しかしロナルドはそんなドラルクを尚も真っ直ぐに見つめる。
「でも、何があっても俺にはお前とジョンがいてくれるだろ?」
「!!」
「家族を見送るときも、友人を見送るときも、街の人たちや他の親しい人たちを見送るときも、お前とジョンとメビヤツたちがいてくれる。一人じゃない。それなら大丈夫だと思ったんだ」
そういってロナルドは穏やかに微笑んだ。
「ロナルドくん……
ドラルクは少し悩んだ末にはぁ、と溜息をつきながら肩の力を抜いて椅子の背に凭れ掛かった。

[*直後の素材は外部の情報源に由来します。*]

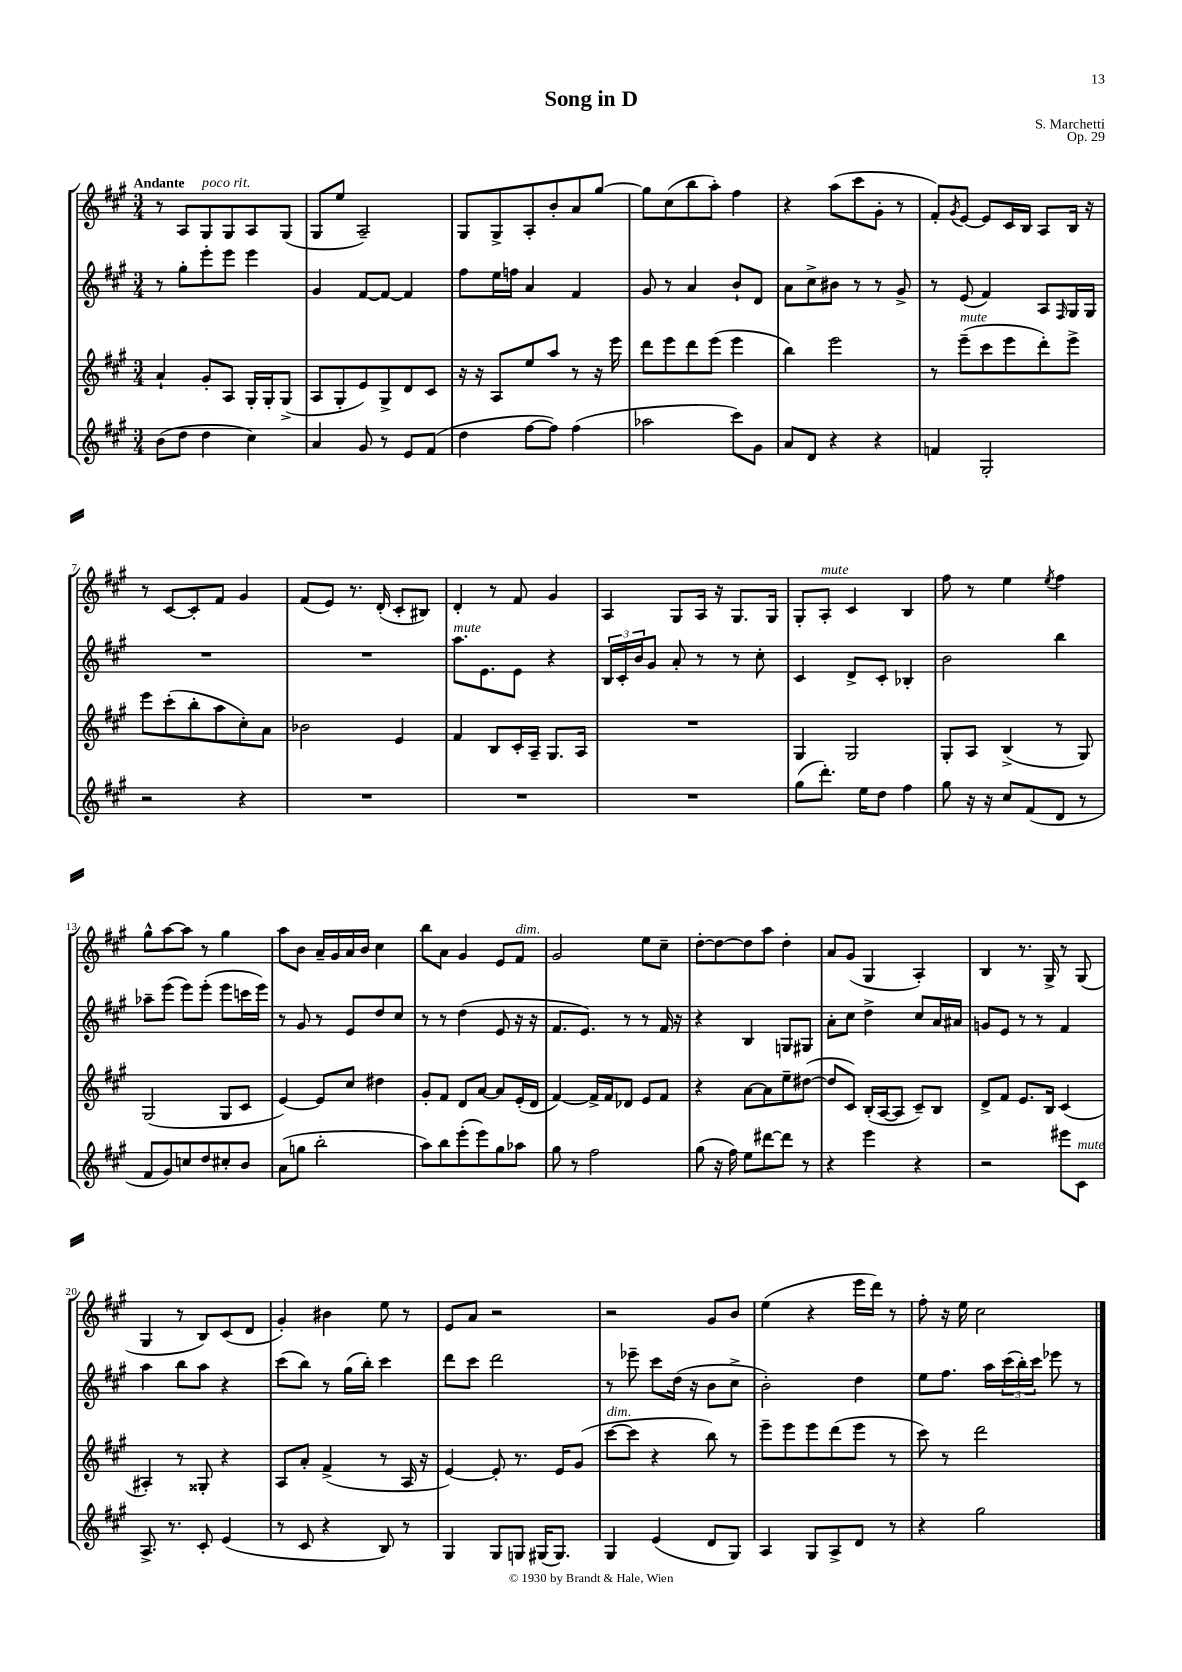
\header { title = "Song in D" composer = "S. Marchetti" opus = "Op. 29" }
<<
\new StaffGroup <<
\new Staff = "s0" {
    \clef treble \key a \major \numericTimeSignature \time 3/4 \tempo "Andante"
    r8 a8 gis8^\markup { \italic "poco rit." } gis8 a8 gis8( |
    gis8 e''8 a2--) |
    gis8 gis8-> a8-. b'8-. a'8 gis''8~ |
    gis''8 cis''8( b''8 a''8-.) fis''4 |
    r4 a''8( cis'''8 gis'8-. r8 |
    fis'8-.) \acciaccatura { gis'8 } e'8~ e'8 cis'16 b16 a8 b16 r16 |
    r8 cis'8~ cis'8-. fis'8 gis'4 |
    fis'8( e'8) r8. d'16-.( cis'8-. bis8) |
    d'4-. r8 fis'8 gis'4 |
    a4 gis8 a16 r16 gis8. gis16 |
    gis8-. a8-.^\markup { \italic "mute" } cis'4 b4 |
    fis''8 r8 e''4 \acciaccatura { e''8 } fis''4 |
    gis''8-^ a''8~ a''8 r8 gis''4 |
    a''8 b'8 a'16-- gis'16 a'16 b'16 cis''4 |
    b''8 a'8 gis'4 e'8 fis'8^\markup { \italic "dim." } |
    gis'2 e''8 cis''8-- |
    d''8~-. d''8~ d''8 a''8 d''4-. |
    a'8 gis'8( gis4 a4-.) |
    b4 r8. gis16-> r8 gis8( |
    gis4 r8 b8) cis'8( d'8 |
    gis'4-.) bis'4 e''8 r8 |
    e'8 a'8 r2 |
    r2 gis'8 b'8 |
    e''4( r4 e'''16 d'''16) r8 |
    fis''8-. r16 e''16 cis''2 \bar "|." |
}
\new Staff = "s1" {
    \clef treble \key a \major \numericTimeSignature \time 3/4
    r8 gis''8-. e'''8-. e'''8 e'''4 |
    gis'4 fis'8~ fis'8~ fis'4 |
    fis''8 e''16 f''16 a'4 fis'4 |
    gis'8 r8 a'4 b'8-! d'8 |
    a'8 cis''8-> bis'8 r8 r8 gis'8-> |
    r8 e'8( fis'4) a8 \grace { fis16 } gis16 gis16 |
    R2. |
    R2. |
    a''8.^\markup { \italic "mute" } e'8. e'8 r4 |
    \tuplet 3/2 { b16 cis'16-. b'16 } gis'8 a'8-. r8 r8 cis''8-. |
    cis'4 d'8-> cis'8-. bes4-. |
    b'2 b''4 |
    aes''8-- e'''8( e'''8) e'''8-.( e'''8 c'''16 e'''16) |
    r8 gis'8 r8 e'8 d''8 cis''8 |
    r8 r8 d''4( e'8 r16 r16 |
    fis'8. e'8.) r8 r8 fis'16 r16 |
    r4 b4 g8 gis8 |
    a'8-. cis''8 d''4-> cis''8 a'16 ais'16 |
    g'8 e'8 r8 r8 fis'4 |
    a''4 b''8 a''8 r4 |
    cis'''8( b''8) r8 gis''16( b''16-.) cis'''4 |
    d'''8 cis'''8 d'''2 |
    r8 ees'''8-- cis'''8 d''16( r16 b'8 cis''8-> |
    b'2-.) d''4 |
    e''8 fis''8. a''16 \tuplet 3/2 { cis'''16( b''16-.) cis'''16 } ees'''8 r8 \bar "|." |
}
\new Staff = "s2" {
    \clef treble \key a \major \numericTimeSignature \time 3/4
    a'4-! gis'8-. a8 gis16-. gis16-. gis8->( |
    a8 gis8-. e'8) gis8-> d'8 cis'8 |
    r16 r16 a8 e''8 a''8 r8 r16 e'''16 |
    d'''8 e'''8 d'''8 e'''8( e'''4 |
    b''4) e'''2 |
    r8 e'''8--^\markup { \italic "mute" }( cis'''8 e'''8 d'''8-.) e'''8-> |
    e'''8 cis'''8-.( b''8-. a''8 cis''8-.) a'8 |
    bes'2 e'4 |
    fis'4 b8 cis'16-. a16-- gis8. a16 |
    R2. |
    gis4 gis2 |
    gis8-. a8 b4->( r8 gis8) |
    gis2( gis8 cis'8 |
    e'4~) e'8 cis''8 dis''4 |
    gis'8-. fis'8 d'8 a'8~ a'8 e'16-.( d'16 |
    fis'4~) fis'16-> fis'16 des'8 e'8 fis'8 |
    r4 a'8~ a'8 e''8-- dis''8~( |
    dis''8 cis'8) b16-.( a16~ a8 cis'8--) b8 |
    d'8-> fis'8 e'8. b16 cis'4( |
    ais4-.) r8 gisis8-. r4 |
    a8 a'8-. fis'4->( r8 a16 r16 |
    e'4~) e'8-. r8. e'16 gis'8( |
    cis'''8~^\markup { \italic "dim." } cis'''8 r4 b''8) r8 |
    e'''8-- e'''8 e'''8 d'''8( e'''8 r8 |
    cis'''8) r8 d'''2 \bar "|." |
}
\new Staff = "s3" {
    \clef treble \key a \major \numericTimeSignature \time 3/4
    b'8( d''8 d''4 cis''4) |
    a'4 gis'8 r8 e'8 fis'8( |
    d''4 fis''8~ fis''8) fis''4( |
    aes''2 cis'''8) gis'8 |
    a'8 d'8 r4 r4 |
    f'4 gis2-. |
    r2 r4 |
    R2. |
    R2. |
    R2. |
    gis''8( d'''8.-.) e''16 d''8 fis''4 |
    gis''8 r16 r16 cis''8 fis'8( d'8 r8 |
    fis'8 gis'8) c''8 d''8 cis''8-. b'8 |
    a'8( g''8 b''2-. |
    a''8) b''8 e'''8-.( e'''8) gis''8 aes''8 |
    gis''8 r8 fis''2 |
    gis''8( r16 fis''16) e''8 dis'''8~ dis'''8 r8 |
    r4 e'''4 r4 |
    r2 eis'''8 cis'8^\markup { \italic "mute" } |
    a8.-> r8. cis'8-. e'4( |
    r8 cis'8 r4 b8) r8 |
    gis4 gis8 g8 gis16( gis8.) |
    gis4 e'4( d'8 gis8) |
    a4 gis8 a8-> d'8 r8 |
    r4 gis''2 \bar "|." |
}
>>
>>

ロナルドはそんなドラルクを見て指輪の入った小箱を手に取るとドラルクの傍らに跪く。
「愛してる、ドラルク。俺と転化を前提に結婚してください」
指輪の小箱を開いて真っ直ぐドラルクを見てプロポーズをするロナルドに、ドラルクはいつの間にこんないい男になったんだか……という嬉しさ半分と初心すぎて面白かった頃を思い出して寂しさ半分の気持ちになった。
しかし返事はもちろんイエス以外はあり得ない。
「喜んで!!」
「うぉっ!」
笑顔で抱き着くドラルクをロナルドはしっかり受け止める。
「私も愛してるよロナルドくん!」
「!おう!」
お互いに愛を伝え合い幸せそうに笑い合う二人。
『ドラルク様、ロナルドくん、おめでとー!!』
「ジョン!ふふ、ありがとう」
「ジョンもこれからもよろしくな」
「ヌン!」
そこにジョンが混ざり、その晩にっぴきはいつまでも幸せそうに笑い合っていた。
ハッピーエンヌ♡



おまけ
「ところでいつ転化するんだ?まさか今すぐじゃないだろう?」
「おう、とりあえず現役引退してからだな。予防接種の事もあるし」
「なるほど。そうなるとあと十年か二十年後くらいか……
「だなぁ」
「もし引退する前にめちゃ強吸血鬼が現れてやばいことになったら?」
「そういう緊急事態の時はその場で噛んでくれ」
「ふむ、それはいいがきちんと書面で残しておいた方がいいな。あと君が持ち歩けるように意志表示カードみたいなものもあった方がいいだろう」
「あー臓器提供の奴みたいな?」
「まぁそんな感じだな。そこはお母様に手伝って頂こう」
「そうだな。でもその前に挨拶行かなきゃだよなぁ」
「ふふ、頼んだぞダーリン♡」
「おう!任せとけよハニー♡」

数カ月後、忙しいミラと何とか予定を合わせて栃木のドラウス邸を訪れた二人。
予想通りドラウスの「貴様のような奴にドラルクは渡さん!!」からの茶番(ドラウス本人は真剣)が始まったが、ロナルドがドラウスと一戦交えている間にドラルクとミラが書類を完成させたためロナルドとドラルクは二人にお礼を言って仲良くいちゃつきながら帰っていった。
ちなみに対ドラウス戦はいつもの『嘘は言ってないけど』的なアレでイイ感じにロナ戦に書かれ、大人気エピソードになった。